Purchasers of CRE loans will want to carefully consider potential tax issues in structuring their investments, particularly with respect to potential unrelated business taxable income (“UBTI”) with respect to U.S. tax-exempt investors and income effectively connected with a U.S. trade or business (“ECI”) with respect to foreign investors. While interest (and gain) received with respect to CRE loans will generally not generate UBTI as long as they remain loans, tax-exempt investors will have to consider the potential negative tax consequences that may result if the collateral securing such loans is foreclosed on. The same is true for offshore investors, who in addition have to consider whether purchasing CRE loans with the expectation that many will be restructured or foreclosed upon will cause the purchase of such loans to be considered part of a U.S. trade or business.

Depending on the type of property involved, income generated by the property may or may not constitute UBTI. Offshore investors will generally not want to hold any type of U.S. real estate due to The Foreign Investment in Real Property Tax Act of 1980 (“FIRPTA”), which causes any gain from the sale of U.S. real estate to be taxed as ECI. Advice from tax counsel is an essential element of a CRE investment strategy.

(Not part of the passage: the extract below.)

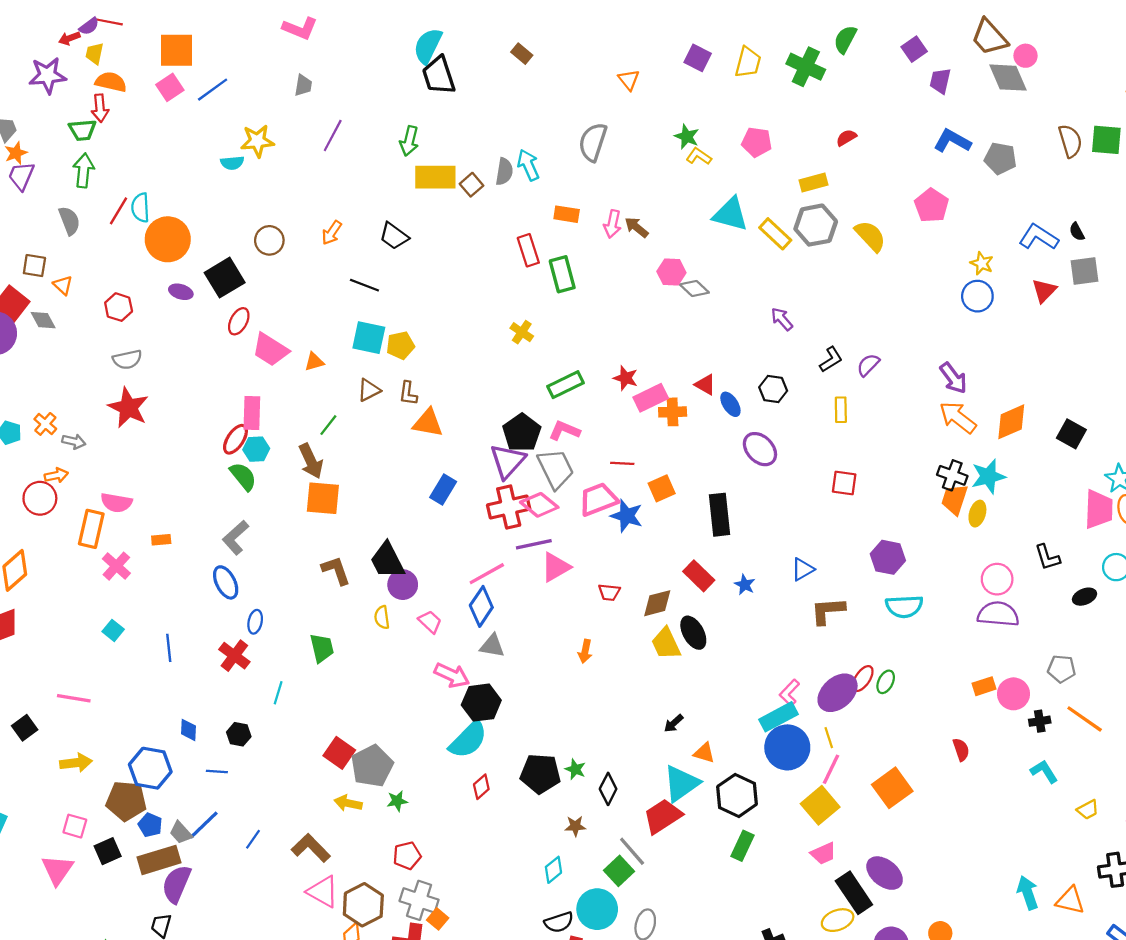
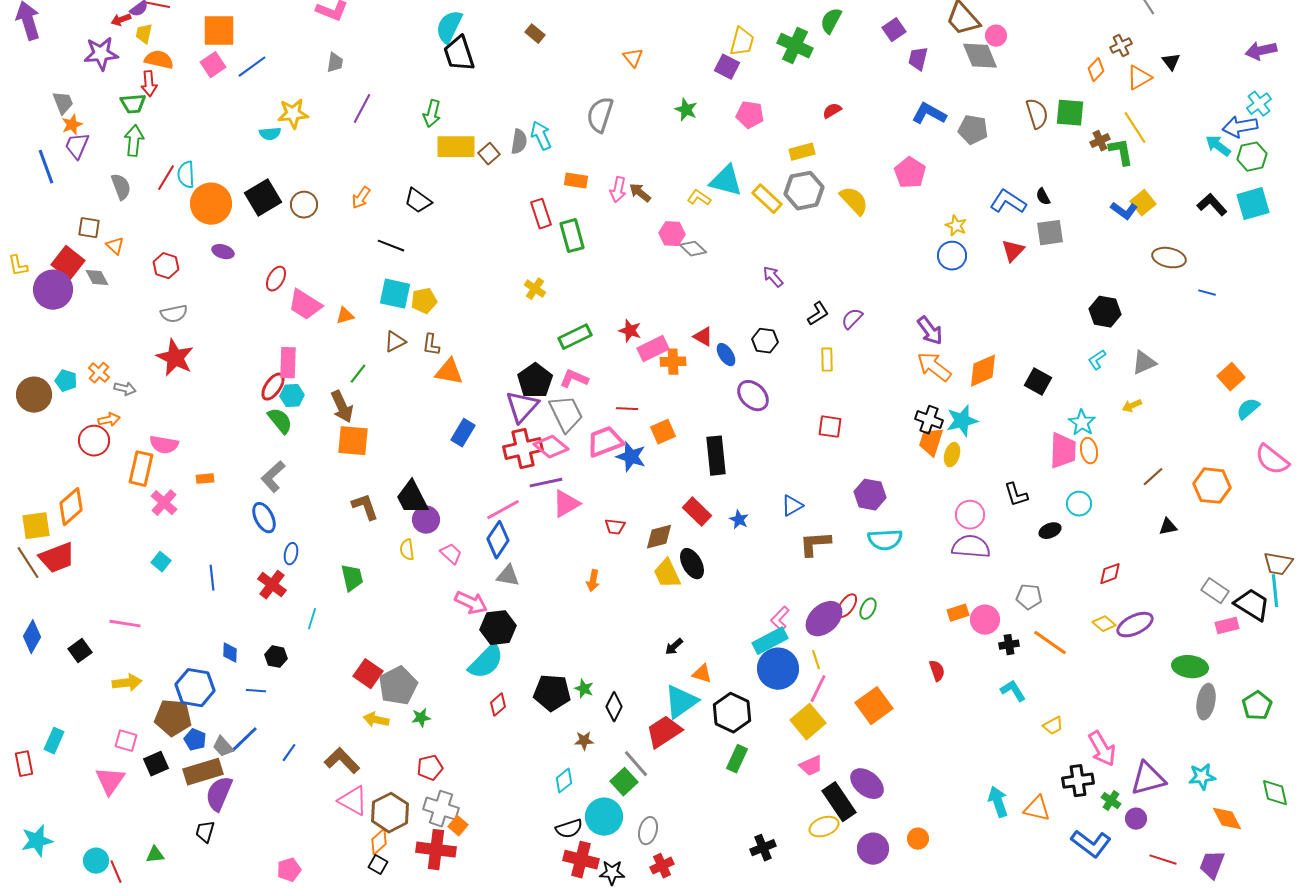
purple square: (698, 58) -> (727, 67), moved
yellow L-shape: (699, 156) -> (699, 198), moved
black square: (225, 278) -> (263, 198), moved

As a result of the recent financial crisis in the United States, the large and liquid commercial real estate market may now present an attractive opportunity for investors purchasing CRE loans. Any investment strategy should take into account the unique features of CRE loans and the limitations of liquidity in the secondary market. CRE loans differ in documentation and trading practices based upon size and lender composition. Transferability is not assured and seller-friendly transfer documentation places heightened importance on thorough diligence, both of the underlying property, and the legal documentation that governs the economic terms of the loan and the grant of a security interest in the collateral. Post-trade servicing of CRE loans can be burdensome, and any attempt to enforce rights and remedies against a defaulting borrower must be tailored to the specific collateral and the state-law foreclosure regime.

Successful planning, based on a thoughtful approach to CRE loans that recognizes their unique features, can mitigate many of the risks inherent in this asset class. While many CRE loans will not fit into standard trading frameworks developed for commercial and industrial loans, the LSTA documentation and trading framework may be suitable for large, syndicated CRE loans. That framework, if suitably modified to reflect this emerging asset class, will also provide valuable precedent for investors developing documentation and trading practices tailored for both bilateral CRE loans and CRE loans originated in club deals.